### Task prompt
Change every "scientific name" in the data below to "binomial name", and write out all the data again with everything else left as it is.

= = = =

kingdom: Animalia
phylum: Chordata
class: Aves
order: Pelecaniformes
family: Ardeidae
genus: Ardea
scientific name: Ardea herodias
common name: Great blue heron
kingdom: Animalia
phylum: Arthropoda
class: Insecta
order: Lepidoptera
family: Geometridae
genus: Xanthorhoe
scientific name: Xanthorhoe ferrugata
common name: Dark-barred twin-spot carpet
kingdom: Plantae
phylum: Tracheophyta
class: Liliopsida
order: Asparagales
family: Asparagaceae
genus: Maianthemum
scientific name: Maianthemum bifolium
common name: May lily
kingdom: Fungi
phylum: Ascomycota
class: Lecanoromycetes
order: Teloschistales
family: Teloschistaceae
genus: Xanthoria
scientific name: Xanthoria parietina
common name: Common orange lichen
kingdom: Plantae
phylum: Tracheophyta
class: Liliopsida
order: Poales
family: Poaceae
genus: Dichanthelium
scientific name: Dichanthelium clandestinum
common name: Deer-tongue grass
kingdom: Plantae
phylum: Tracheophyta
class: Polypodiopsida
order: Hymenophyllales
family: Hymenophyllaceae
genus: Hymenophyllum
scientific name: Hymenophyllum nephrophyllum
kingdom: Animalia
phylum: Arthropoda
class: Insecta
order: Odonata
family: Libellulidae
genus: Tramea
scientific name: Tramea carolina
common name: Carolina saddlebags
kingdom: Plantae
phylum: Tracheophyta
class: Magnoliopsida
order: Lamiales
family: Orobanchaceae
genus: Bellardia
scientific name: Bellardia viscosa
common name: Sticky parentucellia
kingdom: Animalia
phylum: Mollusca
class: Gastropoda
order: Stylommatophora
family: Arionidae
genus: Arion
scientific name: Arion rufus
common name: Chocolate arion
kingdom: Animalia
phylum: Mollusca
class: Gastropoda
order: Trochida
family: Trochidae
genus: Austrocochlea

= = = =

### Exercise result
kingdom: Animalia
phylum: Chordata
class: Aves
order: Pelecaniformes
family: Ardeidae
genus: Ardea
binomial name: Ardea herodias
common name: Great blue heron
kingdom: Animalia
phylum: Arthropoda
class: Insecta
order: Lepidoptera
family: Geometridae
genus: Xanthorhoe
binomial name: Xanthorhoe ferrugata
common name: Dark-barred twin-spot carpet
kingdom: Plantae
phylum: Tracheophyta
class: Liliopsida
order: Asparagales
family: Asparagaceae
genus: Maianthemum
binomial name: Maianthemum bifolium
common name: May lily
kingdom: Fungi
phylum: Ascomycota
class: Lecanoromycetes
order: Teloschistales
family: Teloschistaceae
genus: Xanthoria
binomial name: Xanthoria parietina
common name: Common orange lichen
kingdom: Plantae
phylum: Tracheophyta
class: Liliopsida
order: Poales
family: Poaceae
genus: Dichanthelium
binomial name: Dichanthelium clandestinum
common name: Deer-tongue grass
kingdom: Plantae
phylum: Tracheophyta
class: Polypodiopsida
order: Hymenophyllales
family: Hymenophyllaceae
genus: Hymenophyllum
binomial name: Hymenophyllum nephrophyllum
kingdom: Animalia
phylum: Arthropoda
class: Insecta
order: Odonata
family: Libellulidae
genus: Tramea
binomial name: Tramea carolina
common name: Carolina saddlebags
kingdom: Plantae
phylum: Tracheophyta
class: Magnoliopsida
order: Lamiales
family: Orobanchaceae
genus: Bellardia
binomial name: Bellardia viscosa
common name: Sticky parentucellia
kingdom: Animalia
phylum: Mollusca
class: Gastropoda
order: Stylommatophora
family: Arionidae
genus: Arion
binomial name: Arion rufus
common name: Chocolate arion
kingdom: Animalia
phylum: Mollusca
class: Gastropoda
order: Trochida
family: Trochidae
genus: Austrocochlea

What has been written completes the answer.